With Infotools Harmoni you can use data from a range of different file-types as the source for new projects, visualizations, and dashboards.
Learn a few tips and tricks on how to best prepare your data before importing or connecting to Infotools Harmoni.
In this article
- SPSS Data
- Excel, Comma and Tab Delimited Files
- Dimensions Data
- Infotools X-files
- Direct Connections
Currently, we have a 2Gb limit to the size of files uploaded into Harmoni
1. SPSS Data - SPSS.sav format
Ensure the variable type assigned to the variable is aligned with how the variable is to be analyzed within Infotools Harmoni:
To see named elements appear in Harmoni, at least one value in the variable must have a value label in SPSS.
SPSS variables that have a label assigned to at least one value and are a numeric type will appear as standard axes in Infotools Harmoni.

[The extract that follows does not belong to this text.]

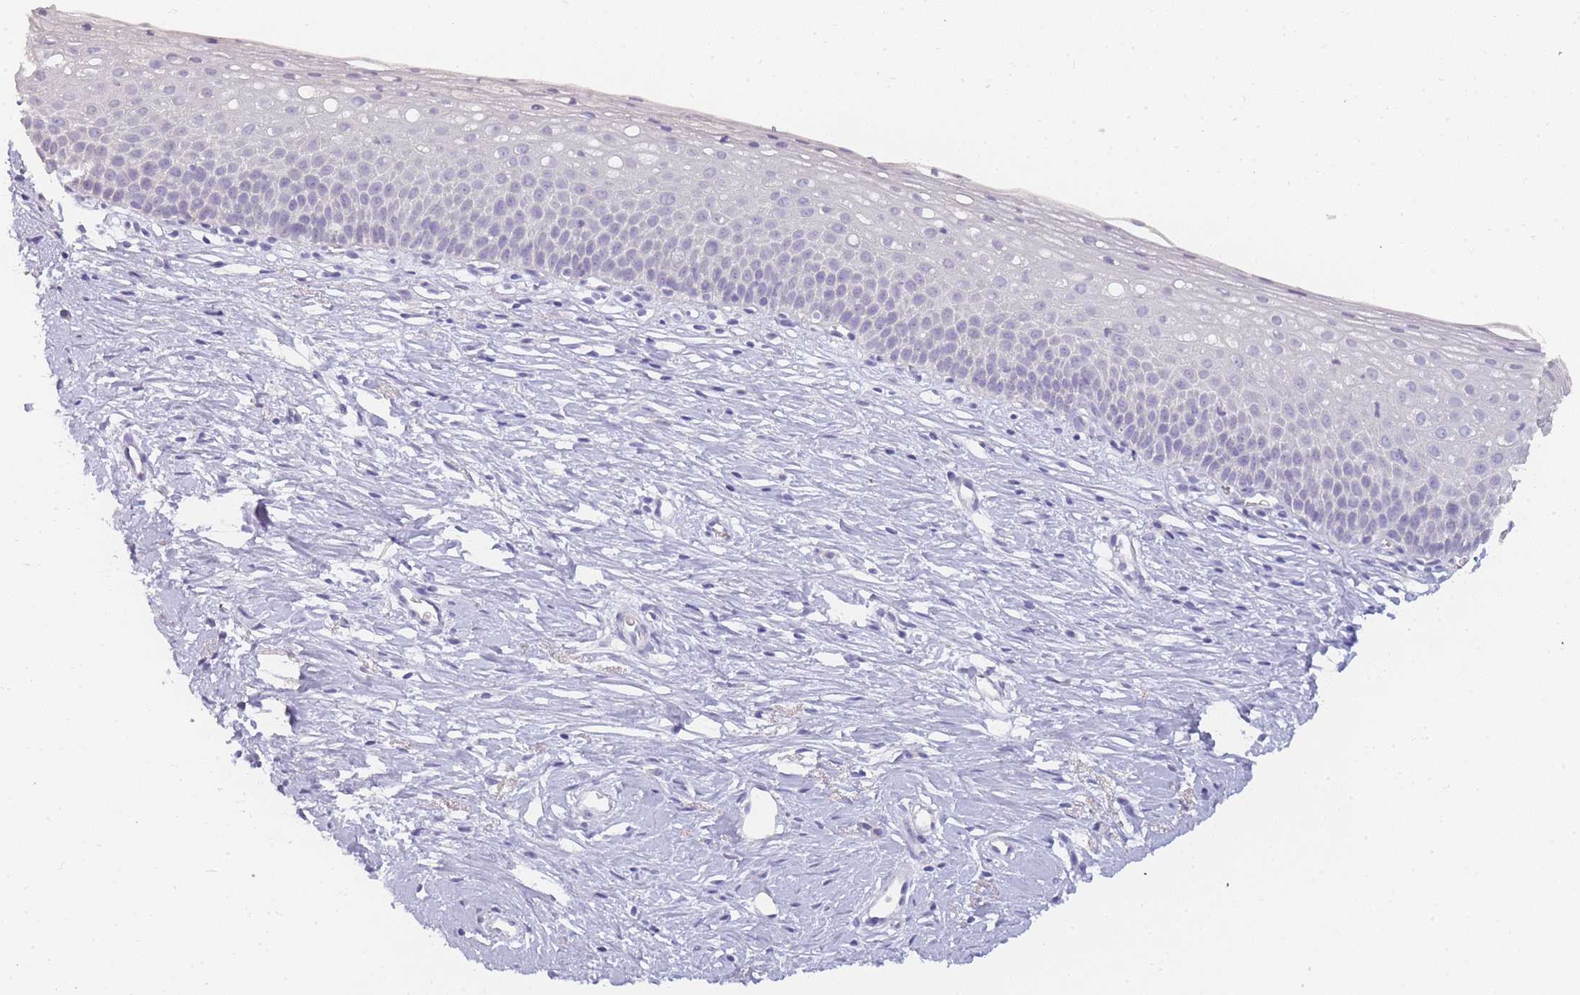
{"staining": {"intensity": "negative", "quantity": "none", "location": "none"}, "tissue": "cervix", "cell_type": "Glandular cells", "image_type": "normal", "snomed": [{"axis": "morphology", "description": "Normal tissue, NOS"}, {"axis": "topography", "description": "Cervix"}], "caption": "The image shows no staining of glandular cells in normal cervix. The staining is performed using DAB brown chromogen with nuclei counter-stained in using hematoxylin.", "gene": "INS", "patient": {"sex": "female", "age": 57}}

- Please ensure values have labels unless they are variables with true numeric values i.e., exact age, volume, number of people, etc.
SPSS variables that no value labels and are numeric type will appear as measures in Infotools Harmoni.

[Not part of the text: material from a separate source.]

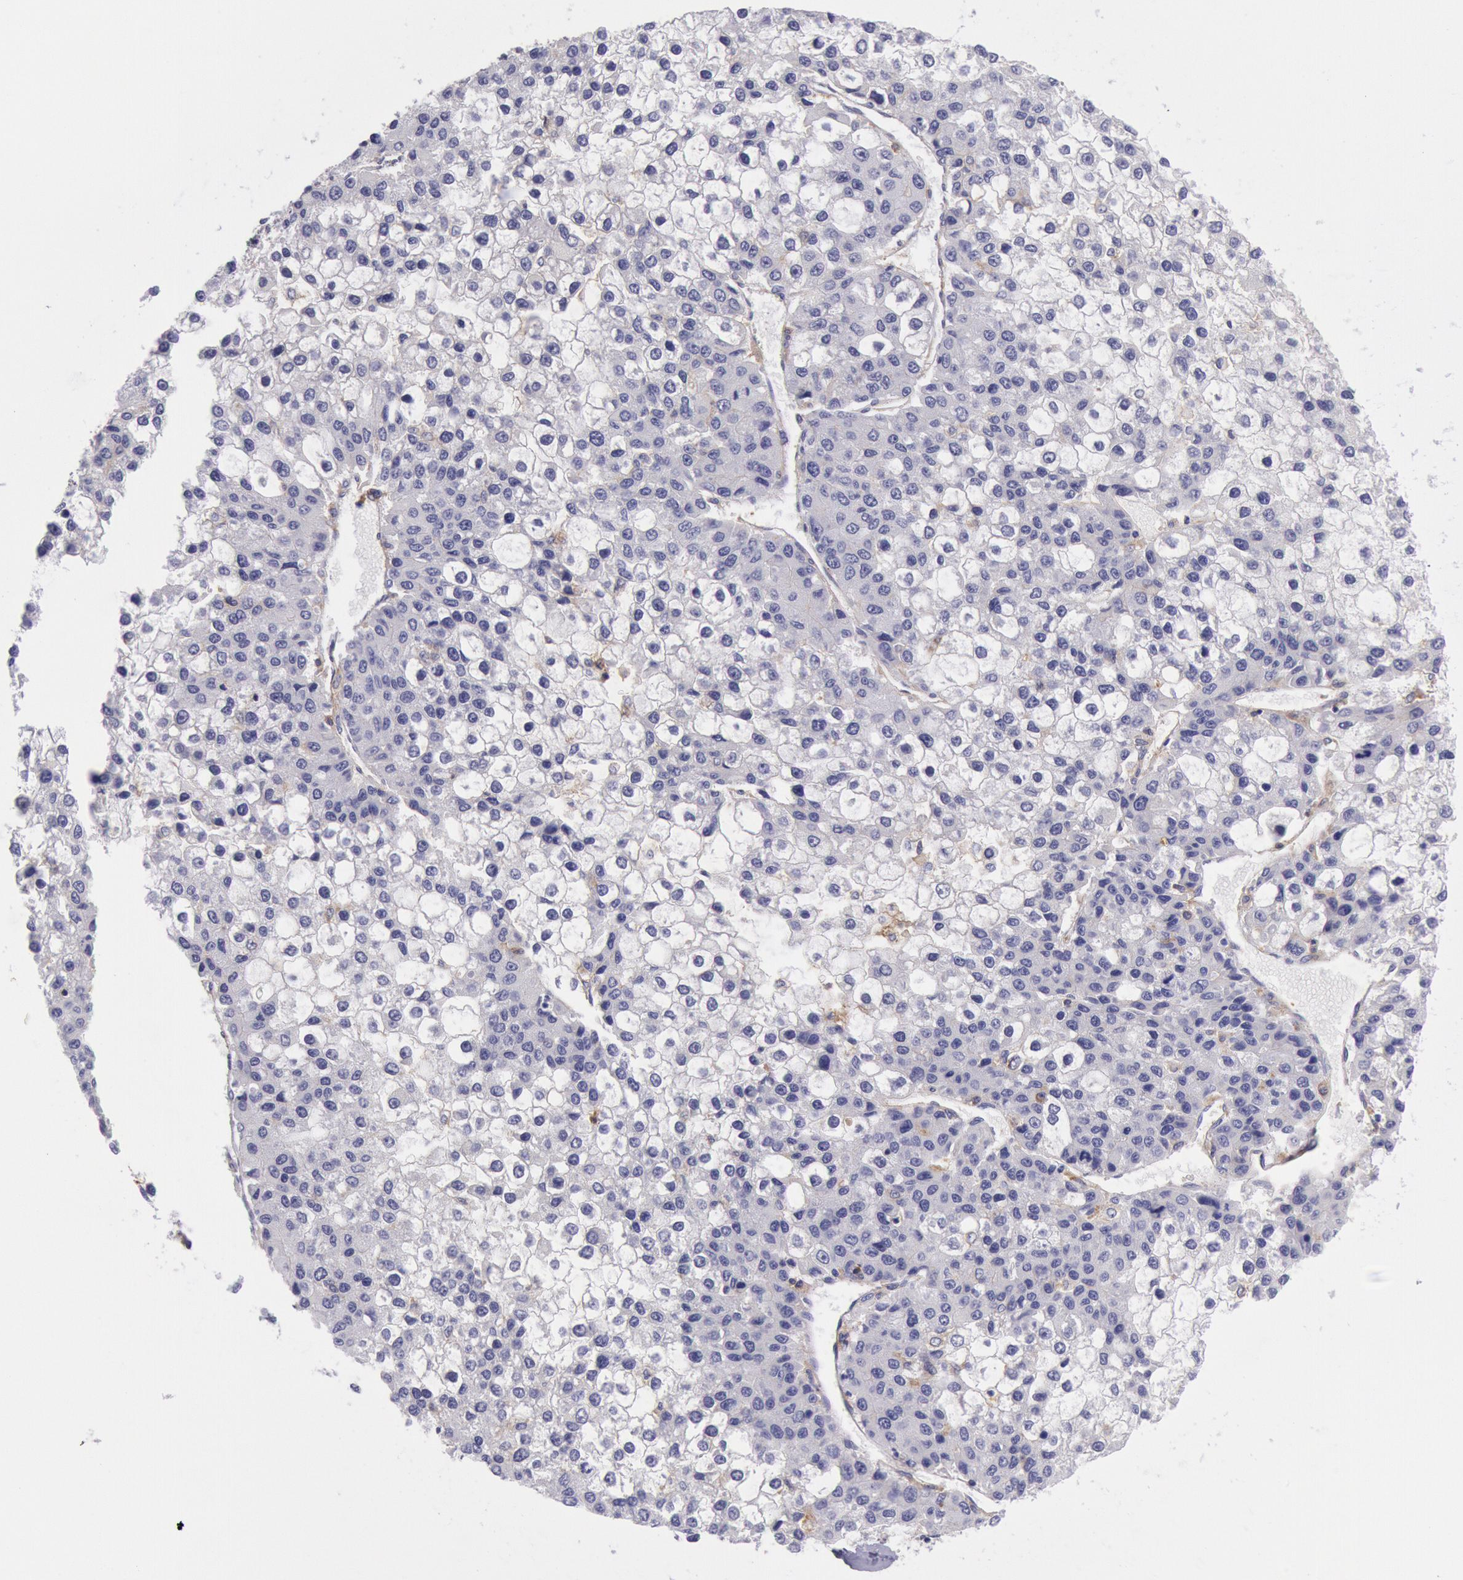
{"staining": {"intensity": "negative", "quantity": "none", "location": "none"}, "tissue": "liver cancer", "cell_type": "Tumor cells", "image_type": "cancer", "snomed": [{"axis": "morphology", "description": "Carcinoma, Hepatocellular, NOS"}, {"axis": "topography", "description": "Liver"}], "caption": "Hepatocellular carcinoma (liver) was stained to show a protein in brown. There is no significant expression in tumor cells. (Stains: DAB (3,3'-diaminobenzidine) IHC with hematoxylin counter stain, Microscopy: brightfield microscopy at high magnification).", "gene": "LYN", "patient": {"sex": "female", "age": 66}}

SPSS variables that no value labels and are date type will appear as measures in Infotools Harmoni.
- SPSS has a particular way to store the dates. SPSS date variables are numeric variables; their actual values are just numbers. These values are what Infotools Harmoni has stored for the date measure. In SPSS, the date values are the number of seconds between the year 1582 and the start (midnight) of a given date." Note that one day is 60 (seconds) * 60 (minutes) * 24 (hours) = 86400.
SPSS variables that have no value labels and are a string type will appear as text items in Infotools Harmoni e.g., open-ended questions with the actual text.
For ease of use and to minimize relabeling work in Infotools Harmoni, consideration should be given to labeling options within the sav file.
- Infotools Harmoni presents the variable labels in the sav file within the data tree.
- Variable labels should, therefore, be meaningful and include the question number from the questionnaire.
To automate the creation of a gridded item, the variables in SPSS need to have the same (or at least 80% similar) element labels.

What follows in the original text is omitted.